Workers Revolutionary Party

Nationalise the drug companies and end agency staffing to save NHS

THE NHS is today fighting for its life, with even more savage cuts to come after the election.

The Tories are actively planning to regionalise the NHS, creating a number of separate entities (starting with the Devo-Manc local NHS) that will be much easier for the privateers to gobble up.

However, the drug companies and the private agencies are already making billions out of exploiting and plundering the NHS. The savage cuts and the refusal to train enough doctors and nurses is costing the NHS and undermining patient care.

There are two new reports out that bring out very clearly how the NHS is being looted by big business.

Civitas is urging the government to invest more in training to reduce reliance on locums and agency staff.

It argues that ‘a larger pool of dependable permanent staff would enhance workforce stability and patient safety’.

Its report adds that, ‘A failure to train enough staff in the NHS is leading to an over-reliance on agency staff, locums and overseas recruitment which is wasteful of money and undermining patient care.’

As a result of this failure, a product of the £20bn of cuts that have been made in the NHS, ‘non-permanent staff like locum doctors and agency nurses are costing the NHS about £2.5 billion a year.’

The Civitas report points out that, ‘The typical charge for a consultant from an agency is £1,760 a day, equivalent to a pro rata salary of £459,096. Given that the salary of an NHS consultant is between £75,249 and £101,451, four consultants could be employed by the NHS for the price of one agency staff member.

‘Agency nurses cost in the region of £24 to £29 an hour, equivalent to between £47,000 and £56,000 a year; while the salary for an NHS band 5 nurse is between £21,478 and £27,901.’

The report adds that, ‘The number of specialist emergency medicine training post vacancies is huge. At present only half of these vacancies are being filled and this will eventually result in a “lost cohort” of consultants.’

At the same time the drug companies are raking it in!

The BMJ to its credit is demanding that ‘drug companies should not be able to block access to clinically acceptable alternatives – and questions whether the UK’s drug appraisal system acts in the best interests of public health.’

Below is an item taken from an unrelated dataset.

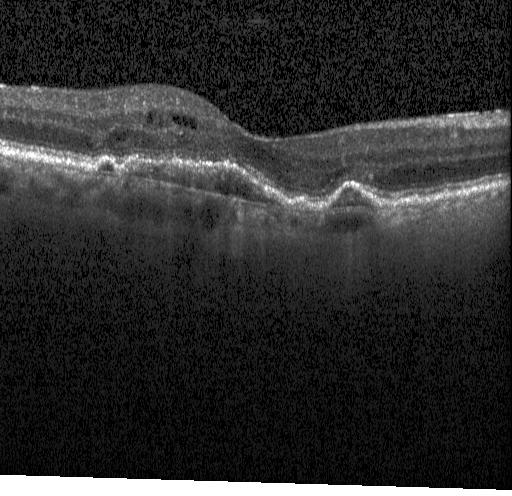 Spectral-domain OCT; horizontal scan through the fovea; retinal OCT B-scan
Impression: a choroidal neovascular membrane.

It urges that, ‘NHS doctors should be allowed to prescribe a cheap, safe and effective drug for the degenerative eye disease, wet age related macular degeneration (AMD) – a leading cause of blindness among older patients.’ Editor in chief, Dr Fiona Godlee says: ‘Doctors and academics have carried out clinical trials despite threats and intimidation – and doctors’ leaders should follow suit and not allow themselves to be bullied either … and to act on (trial patients’) altruism.’

The licensed treatment, Lucentis (ranibizumab) is estimated to cost $1,950 per dose compared with $50 per dose for Avastin (bevacizumab), which is not licensed for AMD. Both drugs are owned by the same company (Roche), although Lucentis is marketed by Novartis in the UK.

The BMJ article said, ‘Publicly funded trials have shown that bevacizumab is as safe and effective as ranibizumab – and allowing its use could release £102m a year that the NHS could re-invest in other frontline patient services.

‘Yet new evidence uncovered by The BMJ reveals a campaign by the drug manufacturers to “undermine and divert attention” from the results of these trials.

‘Emails obtained under a freedom of information request show that clinicians with ties to Novartis urged some primary care trusts to pull out of one trial. The BMJ has also learnt of attempts by Novartis to “derail” a second publicly funded UK trial.’ The private drug companies are making billions out of the NHS and will stop at nothing to keep it this way.

The Tories want to destroy the NHS through privatisation, while Miliband’s Labour just want to cap private sector profits.

The only way to save the NHS is to bring down the Tories on May 7, and then go forward to a socialist revolution and a workers government. This government will evict the private sector from the NHS, nationalise the drug companies, and bring in worers’ management of the NHS service.